The attackers raided the Government Science Secondary School in the town of Kagara before sunrise and dragged the classmates into the dense woods.
Police initially said they suspected "hundreds" could have been taken. Three teachers and 12 family members also vanished into the night, Abubakar Sani Bello, the governor of Niger state, said on television.
Schools in the region have been shuttered. Helicopters hovered over the treetops as security forces continued their search and, by midmorning, authorities were still counting the missing.
No one has asserted responsibility for the ambush, but the region is regularly afflicted by criminal gangs - authorities call them "bandits" - that take hostages for ransom.

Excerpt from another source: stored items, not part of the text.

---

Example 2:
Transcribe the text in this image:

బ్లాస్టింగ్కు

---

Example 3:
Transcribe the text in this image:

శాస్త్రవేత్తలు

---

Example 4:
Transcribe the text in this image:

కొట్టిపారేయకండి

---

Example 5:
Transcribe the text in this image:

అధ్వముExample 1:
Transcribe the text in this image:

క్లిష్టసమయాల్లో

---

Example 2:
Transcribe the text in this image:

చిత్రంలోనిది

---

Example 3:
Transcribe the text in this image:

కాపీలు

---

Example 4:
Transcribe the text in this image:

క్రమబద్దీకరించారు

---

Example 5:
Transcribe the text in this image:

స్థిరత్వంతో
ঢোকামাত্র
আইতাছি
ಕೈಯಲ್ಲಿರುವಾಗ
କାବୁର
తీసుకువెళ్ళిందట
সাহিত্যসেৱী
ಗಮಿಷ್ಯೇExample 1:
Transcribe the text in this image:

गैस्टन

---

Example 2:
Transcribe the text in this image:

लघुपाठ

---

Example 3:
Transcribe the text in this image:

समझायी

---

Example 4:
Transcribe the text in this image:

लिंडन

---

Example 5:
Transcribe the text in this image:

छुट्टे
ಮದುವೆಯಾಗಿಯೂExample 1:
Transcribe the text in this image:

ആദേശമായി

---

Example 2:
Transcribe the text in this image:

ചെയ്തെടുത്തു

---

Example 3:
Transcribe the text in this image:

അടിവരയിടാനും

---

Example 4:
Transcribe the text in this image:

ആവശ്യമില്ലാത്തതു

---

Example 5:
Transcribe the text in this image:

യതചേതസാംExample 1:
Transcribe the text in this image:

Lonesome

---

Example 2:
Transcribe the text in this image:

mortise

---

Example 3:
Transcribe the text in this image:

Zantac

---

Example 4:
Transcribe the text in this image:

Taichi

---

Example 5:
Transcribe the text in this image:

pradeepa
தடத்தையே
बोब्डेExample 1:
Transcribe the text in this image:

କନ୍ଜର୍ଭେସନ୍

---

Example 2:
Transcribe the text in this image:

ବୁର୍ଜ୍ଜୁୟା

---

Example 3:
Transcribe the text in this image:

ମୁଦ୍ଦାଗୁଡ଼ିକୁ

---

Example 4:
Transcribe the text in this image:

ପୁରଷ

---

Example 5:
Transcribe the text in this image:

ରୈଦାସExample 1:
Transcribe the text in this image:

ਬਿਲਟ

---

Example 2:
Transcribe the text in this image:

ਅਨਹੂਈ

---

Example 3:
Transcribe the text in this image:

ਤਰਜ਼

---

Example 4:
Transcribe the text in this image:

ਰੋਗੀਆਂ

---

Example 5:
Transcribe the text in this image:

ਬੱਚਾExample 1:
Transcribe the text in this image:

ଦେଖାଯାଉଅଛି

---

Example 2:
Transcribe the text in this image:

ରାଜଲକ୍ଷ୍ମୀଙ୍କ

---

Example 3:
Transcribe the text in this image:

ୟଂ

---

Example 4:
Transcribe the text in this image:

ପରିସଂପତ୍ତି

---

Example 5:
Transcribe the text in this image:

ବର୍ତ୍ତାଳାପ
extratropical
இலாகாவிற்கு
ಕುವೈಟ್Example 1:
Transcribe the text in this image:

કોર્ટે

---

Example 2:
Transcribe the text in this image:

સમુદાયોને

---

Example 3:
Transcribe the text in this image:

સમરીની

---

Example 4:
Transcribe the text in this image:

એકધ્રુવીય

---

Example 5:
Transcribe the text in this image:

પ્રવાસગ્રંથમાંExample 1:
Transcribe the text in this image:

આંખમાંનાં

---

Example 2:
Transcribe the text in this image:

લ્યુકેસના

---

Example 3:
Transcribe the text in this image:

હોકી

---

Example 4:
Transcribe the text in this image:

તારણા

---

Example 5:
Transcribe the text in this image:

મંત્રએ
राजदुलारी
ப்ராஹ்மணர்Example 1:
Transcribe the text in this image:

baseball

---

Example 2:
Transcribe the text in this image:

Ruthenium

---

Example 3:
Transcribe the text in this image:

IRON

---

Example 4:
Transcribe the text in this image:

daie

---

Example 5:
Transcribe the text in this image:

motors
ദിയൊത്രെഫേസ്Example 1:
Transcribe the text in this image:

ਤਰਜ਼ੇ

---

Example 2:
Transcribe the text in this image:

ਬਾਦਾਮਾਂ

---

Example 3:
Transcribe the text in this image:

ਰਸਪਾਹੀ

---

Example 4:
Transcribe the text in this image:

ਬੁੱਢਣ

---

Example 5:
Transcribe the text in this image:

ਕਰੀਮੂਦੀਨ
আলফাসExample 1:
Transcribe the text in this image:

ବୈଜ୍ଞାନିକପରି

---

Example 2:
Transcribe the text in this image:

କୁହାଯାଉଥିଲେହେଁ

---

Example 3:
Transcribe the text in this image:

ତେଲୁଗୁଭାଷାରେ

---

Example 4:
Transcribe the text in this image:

That threat recently collided with Boko Haram, the extremist group that gained global notoriety after abducting hundreds of schoolgirls in 2014.
Those radical fighters normally operate hundreds of miles away in the nation's northeast. Then the group's leader, Abubakar Shekau, shocked Nigerians when he claimed responsibility for kidnapping 300 boys from a northwestern school in December. Security forces freed the boys days later.
Boko Haram staged the attack in its quest to eradicate "Western education," Shekau said in an audio message.
The group has killed at least 36,000 people and forced millions from their homes over the past decade, striking most often near its stronghold in the Lake Chad Basin.
But it has cells throughout Nigeria's rural north, which are known to have forged relationships with criminal gangs, analysts say.
"The line between Boko Haram and the bandits is getting more and more blurred," said Bulama Bukarti, a sub-Saharan Africa researcher from northeastern Nigeria at the Tony Blair Institute for Global Change in London. "More broadly, this is another demonstration of the deteriorating insecurity in Nigeria."
The gunmen who struck the school Wednesday in Kagara could have been copycats seeking big ransom payouts, he said. Or the mass abduction could be another sign of extremist organizations expanding their reach across Africa's most populous nation.
West Africa faces the fastest-growing Islamist insurgencies in the world. Unrest by disparate forces is rocking Nigeria and three of its neighbors: Mali, Burkina Faso and Niger.
Boko Haram spawned an offshoot in recent years, the Islamic State in West Africa, which more typically strikes military targets.
Bandits, meanwhile, continue to rattle life with their own high-profile kidnappings.
Assailants grabbed more than 20 people off a bus last week in the same state, Niger, and have demanded ransom payments of more than $1.3 million, according to local media reports.
They released a video Wednesday showing the victims - including several children - crying and pleading for their freedom.
The captors, faces obscured by bandannas, stand next to them with machine guns.